Money Supply Growth Ratchets Up Globally

We encourage readers to now and then look at Michael Pollaro's true money supply updates (link also available on the left hand sidebar), as they are an indispensable advance warning tool. You can be sure that whenever TMS growth accelerates, certain prices will eventually follow. While it can't be predicted with certainty which prices are going to rise, titles to capital and commodities are the most likely targets nowadays (houses obviously still have to work through the bubble excesses).

From the most recent update we learn that broad U.S. TMS-2 has grown at a 16.1% annualized rate lately, and 12% year-on-year.

Euro area true money supply growth is also accelerating – while it has been very tame over the past year at just 1.1%, this seems to be changing now, as the monthly growth rate has accelerated to 14.6% annualized.

In Japan, the strong negative growth of the previous month has been replaced by positive growth of 18.6% annualized.
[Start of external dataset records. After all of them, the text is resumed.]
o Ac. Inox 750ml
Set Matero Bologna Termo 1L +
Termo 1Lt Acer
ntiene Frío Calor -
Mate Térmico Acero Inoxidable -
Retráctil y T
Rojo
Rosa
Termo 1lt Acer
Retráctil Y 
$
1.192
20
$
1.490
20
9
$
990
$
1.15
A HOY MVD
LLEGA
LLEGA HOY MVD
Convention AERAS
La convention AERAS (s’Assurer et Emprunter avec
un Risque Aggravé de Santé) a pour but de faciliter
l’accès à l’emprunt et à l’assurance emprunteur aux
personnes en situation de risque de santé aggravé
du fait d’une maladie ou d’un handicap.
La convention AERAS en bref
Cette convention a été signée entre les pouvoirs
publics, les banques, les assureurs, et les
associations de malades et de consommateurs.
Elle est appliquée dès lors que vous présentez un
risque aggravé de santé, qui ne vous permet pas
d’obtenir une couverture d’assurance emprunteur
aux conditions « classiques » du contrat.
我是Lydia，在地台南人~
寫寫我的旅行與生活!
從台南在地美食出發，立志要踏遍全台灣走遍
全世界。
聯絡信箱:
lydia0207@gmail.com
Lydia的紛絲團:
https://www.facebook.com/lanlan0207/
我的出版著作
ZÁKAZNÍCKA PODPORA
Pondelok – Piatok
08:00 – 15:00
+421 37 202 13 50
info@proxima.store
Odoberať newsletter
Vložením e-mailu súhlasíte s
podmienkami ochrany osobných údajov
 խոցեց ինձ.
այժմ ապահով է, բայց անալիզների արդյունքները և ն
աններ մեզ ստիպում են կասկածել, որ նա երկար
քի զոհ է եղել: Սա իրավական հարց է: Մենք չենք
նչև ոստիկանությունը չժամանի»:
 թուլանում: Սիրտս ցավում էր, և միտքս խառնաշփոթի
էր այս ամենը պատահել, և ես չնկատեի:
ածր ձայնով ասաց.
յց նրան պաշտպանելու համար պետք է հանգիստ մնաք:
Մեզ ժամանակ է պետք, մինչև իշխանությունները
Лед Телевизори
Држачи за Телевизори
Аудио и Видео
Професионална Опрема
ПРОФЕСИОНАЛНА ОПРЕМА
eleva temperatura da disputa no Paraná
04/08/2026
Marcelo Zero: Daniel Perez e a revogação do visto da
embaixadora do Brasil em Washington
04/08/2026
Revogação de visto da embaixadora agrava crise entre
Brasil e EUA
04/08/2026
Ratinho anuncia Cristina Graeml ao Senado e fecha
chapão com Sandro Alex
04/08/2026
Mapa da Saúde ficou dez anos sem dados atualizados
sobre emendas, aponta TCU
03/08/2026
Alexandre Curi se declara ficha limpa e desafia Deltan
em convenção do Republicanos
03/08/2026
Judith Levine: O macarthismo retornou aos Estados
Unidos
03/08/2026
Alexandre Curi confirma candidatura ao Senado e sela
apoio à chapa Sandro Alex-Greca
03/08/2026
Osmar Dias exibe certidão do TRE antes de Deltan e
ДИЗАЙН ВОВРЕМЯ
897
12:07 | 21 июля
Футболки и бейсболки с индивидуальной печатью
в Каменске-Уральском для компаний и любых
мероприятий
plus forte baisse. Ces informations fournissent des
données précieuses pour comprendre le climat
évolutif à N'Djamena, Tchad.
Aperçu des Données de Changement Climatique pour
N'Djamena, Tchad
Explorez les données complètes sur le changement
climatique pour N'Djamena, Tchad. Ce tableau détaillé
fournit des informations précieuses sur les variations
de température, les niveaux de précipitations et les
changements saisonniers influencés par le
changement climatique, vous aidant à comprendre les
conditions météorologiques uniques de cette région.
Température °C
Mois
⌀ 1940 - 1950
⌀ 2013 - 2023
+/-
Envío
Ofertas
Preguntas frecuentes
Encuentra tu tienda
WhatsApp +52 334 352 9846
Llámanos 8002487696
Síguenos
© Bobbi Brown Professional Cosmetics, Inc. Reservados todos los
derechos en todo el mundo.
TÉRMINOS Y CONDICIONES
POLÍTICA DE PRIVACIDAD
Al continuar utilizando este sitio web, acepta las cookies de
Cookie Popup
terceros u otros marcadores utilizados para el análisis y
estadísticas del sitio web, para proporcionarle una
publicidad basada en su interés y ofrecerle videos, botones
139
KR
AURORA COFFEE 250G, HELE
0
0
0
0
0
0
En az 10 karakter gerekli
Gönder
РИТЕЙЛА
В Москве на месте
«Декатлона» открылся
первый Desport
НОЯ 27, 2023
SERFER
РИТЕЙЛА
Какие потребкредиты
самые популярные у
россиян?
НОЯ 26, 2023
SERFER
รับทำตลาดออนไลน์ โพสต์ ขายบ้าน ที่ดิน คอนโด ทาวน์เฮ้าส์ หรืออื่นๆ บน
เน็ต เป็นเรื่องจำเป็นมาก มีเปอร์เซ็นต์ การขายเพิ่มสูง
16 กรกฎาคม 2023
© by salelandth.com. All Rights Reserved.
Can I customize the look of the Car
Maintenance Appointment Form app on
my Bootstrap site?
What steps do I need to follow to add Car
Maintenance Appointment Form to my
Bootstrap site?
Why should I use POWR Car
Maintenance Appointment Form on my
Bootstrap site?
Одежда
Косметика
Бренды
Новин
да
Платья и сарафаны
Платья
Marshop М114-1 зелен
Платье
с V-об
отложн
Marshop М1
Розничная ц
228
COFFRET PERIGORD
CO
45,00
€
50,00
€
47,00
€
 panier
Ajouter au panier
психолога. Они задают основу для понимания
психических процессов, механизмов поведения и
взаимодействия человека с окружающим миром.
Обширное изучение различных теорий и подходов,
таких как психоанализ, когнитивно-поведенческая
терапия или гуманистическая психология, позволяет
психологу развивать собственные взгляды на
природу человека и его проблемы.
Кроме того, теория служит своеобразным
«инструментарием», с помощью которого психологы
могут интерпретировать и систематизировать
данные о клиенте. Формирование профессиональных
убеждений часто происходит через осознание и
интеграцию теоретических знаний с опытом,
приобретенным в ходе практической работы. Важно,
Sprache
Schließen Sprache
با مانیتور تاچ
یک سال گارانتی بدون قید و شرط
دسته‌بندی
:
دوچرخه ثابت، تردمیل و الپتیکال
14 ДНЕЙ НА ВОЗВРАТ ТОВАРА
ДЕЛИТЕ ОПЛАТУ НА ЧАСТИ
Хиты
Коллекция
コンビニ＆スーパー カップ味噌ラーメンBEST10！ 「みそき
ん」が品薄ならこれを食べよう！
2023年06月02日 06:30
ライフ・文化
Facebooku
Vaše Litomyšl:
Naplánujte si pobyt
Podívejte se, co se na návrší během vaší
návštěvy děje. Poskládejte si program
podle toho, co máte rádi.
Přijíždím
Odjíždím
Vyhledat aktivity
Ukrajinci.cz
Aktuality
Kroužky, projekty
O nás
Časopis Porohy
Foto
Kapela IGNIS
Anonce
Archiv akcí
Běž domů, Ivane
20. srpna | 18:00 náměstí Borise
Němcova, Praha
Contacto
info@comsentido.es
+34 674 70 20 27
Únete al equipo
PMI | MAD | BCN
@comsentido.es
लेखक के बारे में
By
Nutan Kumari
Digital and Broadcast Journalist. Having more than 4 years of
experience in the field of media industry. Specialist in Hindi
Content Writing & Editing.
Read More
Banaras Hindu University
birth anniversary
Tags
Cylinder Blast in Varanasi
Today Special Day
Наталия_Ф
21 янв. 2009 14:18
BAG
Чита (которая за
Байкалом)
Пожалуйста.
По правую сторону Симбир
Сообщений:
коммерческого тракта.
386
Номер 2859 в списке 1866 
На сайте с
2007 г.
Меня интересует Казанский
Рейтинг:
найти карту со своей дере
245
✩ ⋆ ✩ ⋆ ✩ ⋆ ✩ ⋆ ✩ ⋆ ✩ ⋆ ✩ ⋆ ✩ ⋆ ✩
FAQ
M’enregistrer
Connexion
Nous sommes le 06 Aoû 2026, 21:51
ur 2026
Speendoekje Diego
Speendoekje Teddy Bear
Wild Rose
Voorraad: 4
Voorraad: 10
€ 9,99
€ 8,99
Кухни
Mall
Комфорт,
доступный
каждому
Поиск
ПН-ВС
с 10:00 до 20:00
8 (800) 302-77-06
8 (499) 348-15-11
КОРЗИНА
This has brought Japan's year-on-year TMS growth to 5%, which is quite high for Japan (the upper end of the range used to be in the 3% region).

We therefore have to be alive to the fact that strong rebounds in risk assets may occur, especially if the chief printer announces fresh measures at the Jackson Hole central monetary planners confab.

In any case, this is yet another good reason to hang on to one's gold, even if there is likely a great deal of near term volatility in store.